Challenges:
A - In the food chiller patent, what happens when the current through the thermoelectric device is reversed?
B - Carry the food chiller patent text forward from its final sentence.

Source excerpt:
[Begin]

US6625991B1

US6625991B1 - Space saving food chiller

Info

Publication number: US6625991B1
Application number: US10/192,114
Authority: US
Inventors: George A. Clark
Original assignee: Delta T LLC
Current assignee: Delta T LLC
Priority date: 2002-07-10
Filing date: 2002-07-10
Publication date: 2003-09-30
Anticipated expiration: 2022-07-10
Also published as: CN1697955A; EP1535003A1; AU2003248804A1; WO2004005809A1; JP2005532528A; CN100510573C; JP4422613B2

Abstract

A spaced saving fruit chiller is adapted to be mounted under a covered or horizontal surface or placed in a corner on a counter. The interior of the container is cooled by a forced air flow utilizing a Peltier thermoelectric device, one wall of the container forming a wall of the air flow duct system and containing both the air inlet holes to the container and the air outlet holes from the container into the duct system.

Description

BACKGROUND OF THE INVENTION

The present invention relates to a device for chilling fresh fruit and other fresh food products and, more particularly, to an improved under-counter fruit chiller utilizing a Peltier effect thermoelectric device.

Thermoelectric devices operating in accordance with the well know Peltier effect have been used as cooling/heating devices for many years. Such a thermoelectric device comprises an array of semiconductor couples connected electrically in series and thermally in parallel. The semiconductor couples are sandwiched between metalized ceramic substrates. When DC electric current is applied in series to the thermoelectric device, it acts as a heat pump with heat being absorbed on the cold side, thereby cooling it, while heat is dissipated at the other side. Reversing the current causes the direction of heat flow to be reversed. Attaching a heat sink and a cold sink to the respective hot and cold sides may enhance the efficiency of the thermoelectric device.

Peltier effect devices have long been used to provide coolers and/or heaters for keeping foods fresh or for warming foods for serving. It has also been found and is well known to use forced-air convection to aid in heat transfer. A small electric fan is typically used to circulate air past the cold sink and into and through a container for the food, while another fan moves ambient outside air across the heat sink to dissipate heat from it.

Although chillers for fresh fruit and other perishable food products are well known in the art, the market success of such devices has been limited. There appear to be a number of reasons for this lack of market success. One is the cost and heat transfer efficiency of the solid state thermoelectric modules. In addition, the need to provide circulation of cool air to attain the greatest cooling efficiency has led to complex duct systems which add substantially to the cost of the containers, typically made of molded plastic materials. A long air circulation duct system also results in heat loss and pressure drop, both of which decrease the efficiency or add to the product cost. Another issue with prior fruit chillers is the utilization of counter space. Limited counter space availability in current homes can restrict the purchase of additional counter top appliances. The fruit chiller of the current invention utilizes kitchen space otherwise underutilized.

[End]

Entries supplied:
[Begin]

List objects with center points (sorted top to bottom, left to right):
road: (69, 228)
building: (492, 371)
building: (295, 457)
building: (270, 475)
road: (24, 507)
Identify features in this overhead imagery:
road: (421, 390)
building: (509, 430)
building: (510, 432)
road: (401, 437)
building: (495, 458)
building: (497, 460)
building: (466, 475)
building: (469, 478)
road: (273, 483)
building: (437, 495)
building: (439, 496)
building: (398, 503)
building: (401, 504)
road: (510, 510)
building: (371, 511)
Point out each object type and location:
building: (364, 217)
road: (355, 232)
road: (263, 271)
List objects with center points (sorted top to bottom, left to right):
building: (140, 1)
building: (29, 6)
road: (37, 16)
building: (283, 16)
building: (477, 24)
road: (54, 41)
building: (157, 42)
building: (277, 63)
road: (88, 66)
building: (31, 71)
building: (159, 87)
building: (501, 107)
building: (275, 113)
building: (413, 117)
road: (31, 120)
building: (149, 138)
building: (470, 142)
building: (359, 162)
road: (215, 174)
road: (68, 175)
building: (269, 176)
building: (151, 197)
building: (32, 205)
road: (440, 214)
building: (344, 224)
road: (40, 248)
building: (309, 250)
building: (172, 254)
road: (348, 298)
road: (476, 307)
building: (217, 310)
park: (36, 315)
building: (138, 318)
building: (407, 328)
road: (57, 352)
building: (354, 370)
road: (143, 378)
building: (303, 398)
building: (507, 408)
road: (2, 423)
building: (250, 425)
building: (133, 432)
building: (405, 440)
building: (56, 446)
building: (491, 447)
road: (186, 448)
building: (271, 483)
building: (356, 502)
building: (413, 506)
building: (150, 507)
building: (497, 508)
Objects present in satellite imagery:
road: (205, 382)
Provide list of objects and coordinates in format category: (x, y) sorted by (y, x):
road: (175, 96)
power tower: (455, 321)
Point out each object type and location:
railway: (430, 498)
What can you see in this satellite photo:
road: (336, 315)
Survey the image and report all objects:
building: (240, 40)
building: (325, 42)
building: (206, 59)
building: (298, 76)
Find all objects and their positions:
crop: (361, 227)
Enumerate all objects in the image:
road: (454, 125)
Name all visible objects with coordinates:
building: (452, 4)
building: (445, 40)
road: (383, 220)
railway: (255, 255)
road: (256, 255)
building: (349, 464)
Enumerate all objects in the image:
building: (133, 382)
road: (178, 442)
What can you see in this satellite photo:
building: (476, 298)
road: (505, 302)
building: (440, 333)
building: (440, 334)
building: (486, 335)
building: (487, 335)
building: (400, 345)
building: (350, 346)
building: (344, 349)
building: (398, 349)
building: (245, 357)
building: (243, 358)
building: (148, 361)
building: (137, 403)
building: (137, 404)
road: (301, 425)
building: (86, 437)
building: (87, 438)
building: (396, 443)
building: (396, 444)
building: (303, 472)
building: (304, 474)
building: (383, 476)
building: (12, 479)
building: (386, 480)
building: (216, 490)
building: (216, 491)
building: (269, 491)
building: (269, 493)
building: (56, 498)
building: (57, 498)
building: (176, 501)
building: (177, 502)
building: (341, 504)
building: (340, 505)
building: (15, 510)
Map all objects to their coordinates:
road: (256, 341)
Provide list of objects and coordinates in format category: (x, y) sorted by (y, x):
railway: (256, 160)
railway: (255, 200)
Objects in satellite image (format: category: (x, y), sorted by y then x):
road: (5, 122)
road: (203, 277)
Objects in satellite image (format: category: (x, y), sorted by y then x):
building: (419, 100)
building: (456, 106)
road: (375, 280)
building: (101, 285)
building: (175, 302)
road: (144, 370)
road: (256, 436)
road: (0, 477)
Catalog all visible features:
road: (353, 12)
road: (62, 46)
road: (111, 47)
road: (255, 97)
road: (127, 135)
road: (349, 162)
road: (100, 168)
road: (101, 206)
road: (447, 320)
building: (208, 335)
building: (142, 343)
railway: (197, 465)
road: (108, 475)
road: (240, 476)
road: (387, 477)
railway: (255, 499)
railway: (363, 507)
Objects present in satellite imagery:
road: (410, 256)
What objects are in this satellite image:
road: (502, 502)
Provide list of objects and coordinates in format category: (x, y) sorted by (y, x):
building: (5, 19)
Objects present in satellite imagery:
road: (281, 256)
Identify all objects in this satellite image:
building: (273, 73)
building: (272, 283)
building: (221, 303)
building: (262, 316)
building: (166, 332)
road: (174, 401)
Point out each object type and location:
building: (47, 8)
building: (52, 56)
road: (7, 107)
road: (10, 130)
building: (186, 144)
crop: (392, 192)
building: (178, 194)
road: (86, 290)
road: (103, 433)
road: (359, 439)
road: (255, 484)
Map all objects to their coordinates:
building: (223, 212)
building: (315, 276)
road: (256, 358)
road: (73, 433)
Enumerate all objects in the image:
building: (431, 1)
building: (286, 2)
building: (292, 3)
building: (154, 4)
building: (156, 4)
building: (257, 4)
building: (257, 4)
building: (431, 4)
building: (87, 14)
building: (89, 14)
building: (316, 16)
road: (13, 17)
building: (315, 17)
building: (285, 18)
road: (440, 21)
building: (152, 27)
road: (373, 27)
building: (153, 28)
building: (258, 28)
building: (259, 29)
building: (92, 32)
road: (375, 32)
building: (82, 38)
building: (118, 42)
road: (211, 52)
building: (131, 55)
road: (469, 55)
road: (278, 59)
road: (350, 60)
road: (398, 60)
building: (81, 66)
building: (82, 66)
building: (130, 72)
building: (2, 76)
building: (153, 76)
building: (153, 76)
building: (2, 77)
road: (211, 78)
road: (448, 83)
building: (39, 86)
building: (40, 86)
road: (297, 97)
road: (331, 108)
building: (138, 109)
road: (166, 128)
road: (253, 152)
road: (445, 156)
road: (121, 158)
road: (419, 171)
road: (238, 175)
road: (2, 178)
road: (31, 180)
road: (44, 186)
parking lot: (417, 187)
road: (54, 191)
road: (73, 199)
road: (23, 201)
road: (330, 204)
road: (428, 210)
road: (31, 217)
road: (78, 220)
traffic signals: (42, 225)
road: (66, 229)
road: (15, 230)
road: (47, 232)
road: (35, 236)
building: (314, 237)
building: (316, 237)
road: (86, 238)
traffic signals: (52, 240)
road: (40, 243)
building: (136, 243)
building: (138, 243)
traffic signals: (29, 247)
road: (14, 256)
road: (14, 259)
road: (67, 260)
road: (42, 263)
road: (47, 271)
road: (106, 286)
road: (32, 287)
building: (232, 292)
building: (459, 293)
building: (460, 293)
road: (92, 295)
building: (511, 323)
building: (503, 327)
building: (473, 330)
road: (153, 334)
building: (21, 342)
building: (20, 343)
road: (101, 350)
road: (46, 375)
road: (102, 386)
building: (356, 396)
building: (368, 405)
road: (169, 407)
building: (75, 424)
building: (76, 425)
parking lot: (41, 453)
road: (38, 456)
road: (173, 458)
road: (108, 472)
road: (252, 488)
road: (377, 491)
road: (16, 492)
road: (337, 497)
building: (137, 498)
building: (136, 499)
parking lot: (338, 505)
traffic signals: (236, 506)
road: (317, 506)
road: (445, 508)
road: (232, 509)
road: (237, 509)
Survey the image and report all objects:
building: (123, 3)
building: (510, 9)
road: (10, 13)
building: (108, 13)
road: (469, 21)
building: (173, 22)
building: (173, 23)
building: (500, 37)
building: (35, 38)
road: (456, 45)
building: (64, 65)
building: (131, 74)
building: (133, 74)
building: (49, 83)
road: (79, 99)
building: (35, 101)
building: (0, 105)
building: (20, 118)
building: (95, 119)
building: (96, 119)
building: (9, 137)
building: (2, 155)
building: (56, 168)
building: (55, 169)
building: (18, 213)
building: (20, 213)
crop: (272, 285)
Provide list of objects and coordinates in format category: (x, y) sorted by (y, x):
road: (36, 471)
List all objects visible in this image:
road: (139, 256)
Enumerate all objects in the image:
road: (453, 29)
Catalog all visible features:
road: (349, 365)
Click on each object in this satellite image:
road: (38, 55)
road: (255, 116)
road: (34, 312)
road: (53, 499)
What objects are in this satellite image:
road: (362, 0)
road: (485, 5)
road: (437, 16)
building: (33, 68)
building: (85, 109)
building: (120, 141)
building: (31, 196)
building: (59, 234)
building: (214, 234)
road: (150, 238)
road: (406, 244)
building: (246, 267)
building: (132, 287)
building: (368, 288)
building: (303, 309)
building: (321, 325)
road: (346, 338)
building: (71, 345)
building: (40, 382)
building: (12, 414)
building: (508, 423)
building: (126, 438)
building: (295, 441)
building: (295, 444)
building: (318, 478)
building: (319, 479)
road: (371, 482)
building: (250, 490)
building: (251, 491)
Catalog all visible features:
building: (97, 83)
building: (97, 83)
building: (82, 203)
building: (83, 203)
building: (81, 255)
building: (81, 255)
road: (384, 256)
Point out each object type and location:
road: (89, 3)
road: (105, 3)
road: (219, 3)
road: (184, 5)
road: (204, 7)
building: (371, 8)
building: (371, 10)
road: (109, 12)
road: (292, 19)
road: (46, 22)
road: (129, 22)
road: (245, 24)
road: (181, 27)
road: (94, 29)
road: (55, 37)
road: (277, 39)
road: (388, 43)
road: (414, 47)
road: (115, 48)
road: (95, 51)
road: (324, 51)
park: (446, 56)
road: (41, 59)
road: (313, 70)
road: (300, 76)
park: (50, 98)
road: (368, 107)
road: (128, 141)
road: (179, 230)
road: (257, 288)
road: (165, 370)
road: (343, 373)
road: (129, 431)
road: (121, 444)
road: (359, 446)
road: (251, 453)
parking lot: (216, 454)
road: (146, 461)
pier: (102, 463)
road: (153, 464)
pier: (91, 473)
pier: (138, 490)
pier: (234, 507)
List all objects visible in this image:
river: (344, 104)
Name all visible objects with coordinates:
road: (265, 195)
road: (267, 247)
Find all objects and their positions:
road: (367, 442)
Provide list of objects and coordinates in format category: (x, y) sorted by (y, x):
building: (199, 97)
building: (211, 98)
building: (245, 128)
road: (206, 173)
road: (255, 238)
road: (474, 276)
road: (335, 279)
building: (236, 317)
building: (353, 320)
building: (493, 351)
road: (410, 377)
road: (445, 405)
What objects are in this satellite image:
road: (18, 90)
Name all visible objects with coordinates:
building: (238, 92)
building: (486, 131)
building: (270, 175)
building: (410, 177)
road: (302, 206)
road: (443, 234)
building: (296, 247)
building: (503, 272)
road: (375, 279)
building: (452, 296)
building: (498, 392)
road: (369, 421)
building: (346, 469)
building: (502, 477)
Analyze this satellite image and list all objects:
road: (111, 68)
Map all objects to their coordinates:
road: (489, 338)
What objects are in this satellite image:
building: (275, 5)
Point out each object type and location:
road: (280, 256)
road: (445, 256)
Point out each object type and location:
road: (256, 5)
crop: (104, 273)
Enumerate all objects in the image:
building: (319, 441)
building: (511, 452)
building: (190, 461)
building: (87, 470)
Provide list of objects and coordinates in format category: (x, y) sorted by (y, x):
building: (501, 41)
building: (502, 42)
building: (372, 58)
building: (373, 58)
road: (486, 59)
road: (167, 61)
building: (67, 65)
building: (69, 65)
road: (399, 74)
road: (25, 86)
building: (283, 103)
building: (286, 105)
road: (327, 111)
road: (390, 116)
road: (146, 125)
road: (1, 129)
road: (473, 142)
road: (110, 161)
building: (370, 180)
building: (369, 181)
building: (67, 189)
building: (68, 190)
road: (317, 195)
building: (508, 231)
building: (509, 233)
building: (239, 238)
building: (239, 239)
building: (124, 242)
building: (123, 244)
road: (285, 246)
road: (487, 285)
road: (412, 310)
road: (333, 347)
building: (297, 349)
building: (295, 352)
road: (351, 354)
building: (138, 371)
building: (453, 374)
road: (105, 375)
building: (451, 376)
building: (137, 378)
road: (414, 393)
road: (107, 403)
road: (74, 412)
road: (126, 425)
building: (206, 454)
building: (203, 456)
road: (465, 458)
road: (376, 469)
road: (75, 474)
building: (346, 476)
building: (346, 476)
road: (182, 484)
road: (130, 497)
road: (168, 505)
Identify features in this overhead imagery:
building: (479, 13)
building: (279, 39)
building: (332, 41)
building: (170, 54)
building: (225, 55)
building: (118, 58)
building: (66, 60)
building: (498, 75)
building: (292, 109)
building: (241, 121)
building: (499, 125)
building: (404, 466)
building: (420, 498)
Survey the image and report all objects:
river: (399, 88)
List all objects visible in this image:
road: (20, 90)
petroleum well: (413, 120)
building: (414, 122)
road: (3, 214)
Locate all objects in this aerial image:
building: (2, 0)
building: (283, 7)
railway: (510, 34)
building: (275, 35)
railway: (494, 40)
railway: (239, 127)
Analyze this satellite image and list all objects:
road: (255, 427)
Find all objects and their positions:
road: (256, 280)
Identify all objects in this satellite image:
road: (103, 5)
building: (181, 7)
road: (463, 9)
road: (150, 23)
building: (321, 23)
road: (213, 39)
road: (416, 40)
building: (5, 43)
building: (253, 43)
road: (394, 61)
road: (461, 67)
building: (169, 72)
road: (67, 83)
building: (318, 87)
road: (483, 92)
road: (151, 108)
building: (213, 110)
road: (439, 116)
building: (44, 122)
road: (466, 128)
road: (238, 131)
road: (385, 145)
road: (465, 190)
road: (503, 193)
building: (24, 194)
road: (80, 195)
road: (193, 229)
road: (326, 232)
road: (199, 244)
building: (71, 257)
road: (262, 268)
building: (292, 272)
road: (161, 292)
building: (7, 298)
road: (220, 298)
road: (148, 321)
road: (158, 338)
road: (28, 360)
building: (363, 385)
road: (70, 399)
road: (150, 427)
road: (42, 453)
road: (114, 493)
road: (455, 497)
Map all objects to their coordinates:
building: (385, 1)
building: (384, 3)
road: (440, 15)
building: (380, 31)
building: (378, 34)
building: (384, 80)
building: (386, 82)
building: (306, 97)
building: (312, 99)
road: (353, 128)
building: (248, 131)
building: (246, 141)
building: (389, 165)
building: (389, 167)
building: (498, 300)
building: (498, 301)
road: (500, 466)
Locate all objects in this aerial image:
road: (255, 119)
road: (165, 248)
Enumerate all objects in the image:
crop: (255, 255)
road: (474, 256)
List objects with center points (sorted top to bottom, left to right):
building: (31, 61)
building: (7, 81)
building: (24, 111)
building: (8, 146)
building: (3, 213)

[End]

In response:
A - The direction of heat flow is reversed.

B -
SUMMARY OF THE INVENTION

In accordance with the present invention, a chiller for fresh fruit or other perishable food products utilizes a construction which optimizes a cooling air flow and thus heat transfer efficiency with a container construction that is less expensive to manufacture and permitting the use of a relatively smaller thermoelectric module. Thermoelectric modules of increased efficiency, such as disclosed in U.S. Pat. No. 5,448,109, are particularly suitable for use in the fruit chiller of the subject invention.

In one overall embodiment, the food chiller of the present invention is mounted under a cabinet or other overhanging horizontal surface and comprises a housing for mounting a Peltier effect thermoelectric module sandwiched between a cold sink and an opposite heat sink. The housing also defines a downward facing duct system that includes a cool air supply duct in heat transfer communication with the cold sink, a return air duct, and a cool air circulation fan in the cooling duct system to circulate air therethrough.

A food container portion is adjacent the housing and contains enclosing sidewalls and is openable from the housing for retrieval of the food. The food container portion has therein a plurality of inlet and outlet holes in a wall that completes the duct system.

In one embodiment the food container is slidably attached to the housing. Sliding the food container relative to the housing allows access to the food contained therein.

In another embodiment the food container is pivotally mounted to the housing. Pivoting the food container away from the housing allows access to the food contained therein.

In another overall embodiment, the food chiller of the present invention is located on a counter surface in the corner of two intersecting walls and comprises a housing for mounting a Peltier effect thermoelectric module sandwiched between a cold sink and an opposite heat sink. The housing also defines a lateral facing duct system that includes a cool air supply duct in heat transfer communication with the cold sink, a return air duct, and a cool air circulation fan in the cooling duct system to circulate air therethrough.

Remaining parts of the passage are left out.